Rewrite the lines from the one containing "genus: Penthorum" through the one containing "collection date: 1924-01", changing "collectors" to "collected by" and keeping everything else the same.
— start of Data excerpts —
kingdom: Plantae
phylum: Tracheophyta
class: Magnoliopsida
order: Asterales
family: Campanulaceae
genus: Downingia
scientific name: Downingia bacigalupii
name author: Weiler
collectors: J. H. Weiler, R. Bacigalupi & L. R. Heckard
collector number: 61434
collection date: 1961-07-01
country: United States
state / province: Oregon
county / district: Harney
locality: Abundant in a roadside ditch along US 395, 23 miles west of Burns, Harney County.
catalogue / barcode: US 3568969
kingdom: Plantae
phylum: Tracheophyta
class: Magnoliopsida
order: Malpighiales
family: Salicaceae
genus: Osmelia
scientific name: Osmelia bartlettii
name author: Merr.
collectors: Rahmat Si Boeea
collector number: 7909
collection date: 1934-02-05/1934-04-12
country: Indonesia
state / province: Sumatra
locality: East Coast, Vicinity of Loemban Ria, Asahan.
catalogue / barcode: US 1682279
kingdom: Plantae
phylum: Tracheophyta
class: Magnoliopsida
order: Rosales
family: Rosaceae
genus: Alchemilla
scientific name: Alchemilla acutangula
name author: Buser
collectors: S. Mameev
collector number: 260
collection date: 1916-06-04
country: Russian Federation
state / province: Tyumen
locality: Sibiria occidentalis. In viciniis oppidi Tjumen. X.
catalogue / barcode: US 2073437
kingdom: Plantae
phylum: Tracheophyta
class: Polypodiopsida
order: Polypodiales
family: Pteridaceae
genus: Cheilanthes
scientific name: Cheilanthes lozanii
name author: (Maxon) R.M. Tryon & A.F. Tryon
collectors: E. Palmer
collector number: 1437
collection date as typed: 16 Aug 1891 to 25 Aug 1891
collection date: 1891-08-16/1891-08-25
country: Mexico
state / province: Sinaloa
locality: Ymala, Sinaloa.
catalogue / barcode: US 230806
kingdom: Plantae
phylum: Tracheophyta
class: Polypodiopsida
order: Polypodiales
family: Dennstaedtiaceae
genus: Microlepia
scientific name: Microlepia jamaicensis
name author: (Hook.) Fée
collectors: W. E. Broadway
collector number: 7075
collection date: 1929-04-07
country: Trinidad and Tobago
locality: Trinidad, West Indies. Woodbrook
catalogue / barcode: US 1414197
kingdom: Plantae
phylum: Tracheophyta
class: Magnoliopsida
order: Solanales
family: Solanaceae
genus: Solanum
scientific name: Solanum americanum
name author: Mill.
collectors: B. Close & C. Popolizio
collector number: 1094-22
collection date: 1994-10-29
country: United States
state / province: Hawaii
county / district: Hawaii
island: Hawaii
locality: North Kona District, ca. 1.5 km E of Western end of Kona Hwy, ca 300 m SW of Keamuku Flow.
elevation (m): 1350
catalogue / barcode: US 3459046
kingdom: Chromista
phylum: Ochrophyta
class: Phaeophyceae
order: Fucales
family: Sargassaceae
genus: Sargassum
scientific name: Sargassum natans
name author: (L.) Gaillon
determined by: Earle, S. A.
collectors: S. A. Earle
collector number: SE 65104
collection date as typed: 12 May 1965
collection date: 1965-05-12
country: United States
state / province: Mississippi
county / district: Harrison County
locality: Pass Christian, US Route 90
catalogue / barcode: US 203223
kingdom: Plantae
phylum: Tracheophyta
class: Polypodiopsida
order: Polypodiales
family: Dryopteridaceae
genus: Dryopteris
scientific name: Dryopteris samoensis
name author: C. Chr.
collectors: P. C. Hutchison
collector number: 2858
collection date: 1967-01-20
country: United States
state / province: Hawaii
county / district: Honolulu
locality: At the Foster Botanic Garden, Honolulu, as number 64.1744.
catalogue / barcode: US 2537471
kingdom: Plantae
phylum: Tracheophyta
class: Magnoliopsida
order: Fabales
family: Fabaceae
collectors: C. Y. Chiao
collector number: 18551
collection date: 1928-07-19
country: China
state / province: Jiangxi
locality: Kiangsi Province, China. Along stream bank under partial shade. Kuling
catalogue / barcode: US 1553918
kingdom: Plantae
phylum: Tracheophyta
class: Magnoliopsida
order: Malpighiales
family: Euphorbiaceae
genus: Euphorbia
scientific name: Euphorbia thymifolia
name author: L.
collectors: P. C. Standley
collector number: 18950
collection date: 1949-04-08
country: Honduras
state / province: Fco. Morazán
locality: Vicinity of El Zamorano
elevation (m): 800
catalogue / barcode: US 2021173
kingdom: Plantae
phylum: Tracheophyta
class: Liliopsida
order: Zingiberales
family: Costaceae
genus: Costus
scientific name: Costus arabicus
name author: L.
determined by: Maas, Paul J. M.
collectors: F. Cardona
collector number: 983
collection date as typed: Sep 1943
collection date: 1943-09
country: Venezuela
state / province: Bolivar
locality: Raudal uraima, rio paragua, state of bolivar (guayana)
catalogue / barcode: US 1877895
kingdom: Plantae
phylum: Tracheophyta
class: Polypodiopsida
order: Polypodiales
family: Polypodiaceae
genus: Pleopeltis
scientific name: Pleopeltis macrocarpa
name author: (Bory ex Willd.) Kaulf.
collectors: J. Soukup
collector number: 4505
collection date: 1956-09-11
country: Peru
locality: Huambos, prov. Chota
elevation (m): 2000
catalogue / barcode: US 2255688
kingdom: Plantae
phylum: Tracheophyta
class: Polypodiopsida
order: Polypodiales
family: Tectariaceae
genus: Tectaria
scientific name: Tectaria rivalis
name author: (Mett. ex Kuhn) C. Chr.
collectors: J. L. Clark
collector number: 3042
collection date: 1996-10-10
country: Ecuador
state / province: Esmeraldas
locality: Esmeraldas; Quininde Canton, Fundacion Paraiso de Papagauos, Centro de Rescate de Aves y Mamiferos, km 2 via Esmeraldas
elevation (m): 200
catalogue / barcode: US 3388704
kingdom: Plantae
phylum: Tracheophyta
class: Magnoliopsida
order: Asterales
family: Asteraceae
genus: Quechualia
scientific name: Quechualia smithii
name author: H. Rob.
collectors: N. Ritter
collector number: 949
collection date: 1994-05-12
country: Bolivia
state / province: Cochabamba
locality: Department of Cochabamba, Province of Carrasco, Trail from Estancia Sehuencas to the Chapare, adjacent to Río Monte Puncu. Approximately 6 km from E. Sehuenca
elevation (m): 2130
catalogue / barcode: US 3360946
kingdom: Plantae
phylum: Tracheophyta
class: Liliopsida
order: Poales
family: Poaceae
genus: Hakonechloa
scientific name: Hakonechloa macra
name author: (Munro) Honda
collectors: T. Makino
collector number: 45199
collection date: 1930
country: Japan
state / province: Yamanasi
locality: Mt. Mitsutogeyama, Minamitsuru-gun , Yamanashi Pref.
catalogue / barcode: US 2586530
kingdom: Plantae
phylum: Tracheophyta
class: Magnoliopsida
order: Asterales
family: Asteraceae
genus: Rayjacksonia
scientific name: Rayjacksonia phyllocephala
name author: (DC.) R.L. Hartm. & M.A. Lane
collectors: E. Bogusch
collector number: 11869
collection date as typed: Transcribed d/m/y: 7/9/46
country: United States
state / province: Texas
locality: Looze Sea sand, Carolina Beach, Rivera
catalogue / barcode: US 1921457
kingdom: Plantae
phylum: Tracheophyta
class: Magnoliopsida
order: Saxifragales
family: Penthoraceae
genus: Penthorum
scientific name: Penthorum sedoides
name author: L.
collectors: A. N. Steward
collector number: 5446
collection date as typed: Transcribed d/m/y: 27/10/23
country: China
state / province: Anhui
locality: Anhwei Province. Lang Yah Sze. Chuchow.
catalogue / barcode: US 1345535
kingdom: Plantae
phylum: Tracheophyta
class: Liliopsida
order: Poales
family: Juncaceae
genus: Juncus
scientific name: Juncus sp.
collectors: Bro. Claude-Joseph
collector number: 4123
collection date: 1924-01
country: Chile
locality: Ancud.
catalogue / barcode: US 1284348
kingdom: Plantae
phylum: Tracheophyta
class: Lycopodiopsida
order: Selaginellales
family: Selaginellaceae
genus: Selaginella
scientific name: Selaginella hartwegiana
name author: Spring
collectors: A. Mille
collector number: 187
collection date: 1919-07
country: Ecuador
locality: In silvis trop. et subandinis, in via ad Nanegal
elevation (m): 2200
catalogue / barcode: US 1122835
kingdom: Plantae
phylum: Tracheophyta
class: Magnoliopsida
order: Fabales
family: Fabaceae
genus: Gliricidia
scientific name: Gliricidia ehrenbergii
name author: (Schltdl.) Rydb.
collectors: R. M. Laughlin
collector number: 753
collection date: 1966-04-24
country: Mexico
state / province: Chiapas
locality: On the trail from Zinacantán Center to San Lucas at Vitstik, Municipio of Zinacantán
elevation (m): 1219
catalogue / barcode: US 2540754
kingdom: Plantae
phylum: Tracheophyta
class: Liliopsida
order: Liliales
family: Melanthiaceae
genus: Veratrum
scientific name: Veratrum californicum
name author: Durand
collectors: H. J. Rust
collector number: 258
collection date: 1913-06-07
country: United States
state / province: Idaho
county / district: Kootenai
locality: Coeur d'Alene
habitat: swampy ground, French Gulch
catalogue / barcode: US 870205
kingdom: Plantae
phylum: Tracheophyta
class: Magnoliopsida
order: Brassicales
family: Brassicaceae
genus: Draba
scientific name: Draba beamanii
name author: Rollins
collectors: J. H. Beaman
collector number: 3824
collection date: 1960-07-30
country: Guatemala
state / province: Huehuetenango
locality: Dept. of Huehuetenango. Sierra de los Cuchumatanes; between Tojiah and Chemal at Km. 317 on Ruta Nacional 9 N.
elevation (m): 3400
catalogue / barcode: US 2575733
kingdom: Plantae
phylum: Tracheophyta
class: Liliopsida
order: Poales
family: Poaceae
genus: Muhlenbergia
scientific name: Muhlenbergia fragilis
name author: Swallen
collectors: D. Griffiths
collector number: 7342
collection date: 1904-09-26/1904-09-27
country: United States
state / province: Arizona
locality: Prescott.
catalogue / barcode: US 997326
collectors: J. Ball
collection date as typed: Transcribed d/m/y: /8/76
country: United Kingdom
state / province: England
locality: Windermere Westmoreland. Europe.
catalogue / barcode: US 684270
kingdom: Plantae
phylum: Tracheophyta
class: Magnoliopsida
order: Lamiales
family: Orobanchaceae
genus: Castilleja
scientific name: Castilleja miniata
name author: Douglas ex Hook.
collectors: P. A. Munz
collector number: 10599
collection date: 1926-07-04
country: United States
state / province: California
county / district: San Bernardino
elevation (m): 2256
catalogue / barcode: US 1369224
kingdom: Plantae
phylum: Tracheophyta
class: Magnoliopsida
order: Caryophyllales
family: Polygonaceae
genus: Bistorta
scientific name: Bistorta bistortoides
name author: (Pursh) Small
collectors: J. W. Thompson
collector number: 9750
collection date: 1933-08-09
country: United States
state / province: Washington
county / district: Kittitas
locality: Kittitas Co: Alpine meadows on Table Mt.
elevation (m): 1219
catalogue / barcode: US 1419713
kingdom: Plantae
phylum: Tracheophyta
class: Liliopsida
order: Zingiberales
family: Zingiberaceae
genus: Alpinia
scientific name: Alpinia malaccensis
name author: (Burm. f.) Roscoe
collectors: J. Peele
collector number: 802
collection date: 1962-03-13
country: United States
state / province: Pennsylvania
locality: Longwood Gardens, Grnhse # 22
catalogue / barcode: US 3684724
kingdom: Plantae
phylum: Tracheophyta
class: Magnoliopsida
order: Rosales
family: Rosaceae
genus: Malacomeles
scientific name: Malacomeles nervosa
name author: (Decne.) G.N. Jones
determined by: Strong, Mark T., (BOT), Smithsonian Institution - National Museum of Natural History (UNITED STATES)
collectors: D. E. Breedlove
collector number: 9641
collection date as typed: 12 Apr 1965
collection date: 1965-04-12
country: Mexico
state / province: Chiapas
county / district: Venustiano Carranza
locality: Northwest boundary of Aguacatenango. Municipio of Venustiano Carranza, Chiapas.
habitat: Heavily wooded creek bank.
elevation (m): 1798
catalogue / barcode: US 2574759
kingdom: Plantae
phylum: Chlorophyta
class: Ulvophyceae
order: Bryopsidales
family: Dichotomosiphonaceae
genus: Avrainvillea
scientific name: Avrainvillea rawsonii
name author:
— end of Data excerpts —
▶ Answer
genus: Penthorum
scientific name: Penthorum sedoides
name author: L.
collected by: A. N. Steward
collector number: 5446
collection date as typed: Transcribed d/m/y: 27/10/23
country: China
state / province: Anhui
locality: Anhwei Province. Lang Yah Sze. Chuchow.
catalogue / barcode: US 1345535
kingdom: Plantae
phylum: Tracheophyta
class: Liliopsida
order: Poales
family: Juncaceae
genus: Juncus
scientific name: Juncus sp.
collected by: Bro. Claude-Joseph
collector number: 4123
collection date: 1924-01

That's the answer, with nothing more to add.